Police use online tool to find suspected meth makers

By Kate Knable, Staff Writer

October 15, 2010

Sherwood police officers arrested four suspected methamphetamine makers Sept. 30 with the help of an online program called LeadsOnlabs.

The officers arrested Charles Dill, 42, of North Little Rock, Jeffery Fortner, 39, of Romance, David Weaver, 40, of Oklahoma City, Okla., and Kenneth Wickliffe, 48, of North Little Rock at the Wal-Mart Super Center in Sherwood.

The four men were allegedly buying pills containing pseudoephedrine, a chemical used to manufacture meth, and other items used to produce the illegal drug.

Grady Russell, captain over support services for the SPD, said Tuesday that Sherwood police use the online investigation system LeadsOnline's service LeadsOnlabs to track who is buying "massive amounts of the drugs used to make meth."

Russell said people in Arkansas who purchase the allergy and cold pills Sudafed and other over-the-counter medicines containing pseudoephedrine and ephedrine must be at least 18 years old and are required to show identification to purchase the products. The pharmacies, by law, must document who bought the medicines and when.

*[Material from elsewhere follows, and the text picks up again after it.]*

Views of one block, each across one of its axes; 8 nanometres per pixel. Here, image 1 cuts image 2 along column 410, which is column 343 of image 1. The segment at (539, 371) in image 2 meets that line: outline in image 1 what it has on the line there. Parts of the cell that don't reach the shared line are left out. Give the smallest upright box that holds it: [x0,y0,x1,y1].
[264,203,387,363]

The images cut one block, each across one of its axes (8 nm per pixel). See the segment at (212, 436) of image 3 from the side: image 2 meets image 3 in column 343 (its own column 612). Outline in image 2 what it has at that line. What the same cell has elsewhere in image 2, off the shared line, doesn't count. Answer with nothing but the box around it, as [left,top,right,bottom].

LeadsOnlabs allows law enforcement personnel to track online who bought the medicine and where and when they did. While pharmacies have documented such sales for years, LeadsOnlabs compiles the information to make it more readily available to law enforcement officers.

The SPD has been using LeadsOnline and its services for about three years, Russell said.

Russell said Dill, who had a warrant out for his arrest for breaking parole, "showed a pattern of going to stores and buying ephedrine-type products."

Dill was buying the maximum amount permitted of medicines containing pseudoephedrine, Russell said.

Arkansas pharmacies only are allowed to sell a maximum of five grams of ephedrine or nine grams of pseudoephedrine to any one person in a 30-day period, regardless of the form it comes in, he said.

Sherwood police officers stopped in at the Wal-Mart's loss prevention office Sept. 30, provided a photograph of Dill and asked to be notified the next time Dill attempted to make a purchase at the pharmacy there.

Before the officers left the parking lot that day, they received a call from Wal-Mart with the tip that Dill was attempting to buy pseudoephedrine while they were there, Russell said.

The police arrested Dill and his three companions that afternoon. The officers reported that they seized such meth-related products as syringes, decongestant medicines, hydrogen peroxide and HEET, as well as meth powder and other controlled substances from the four men's belongings.

All four men were charged with possession with intent to manufacture methamphetamine, among other felony charges.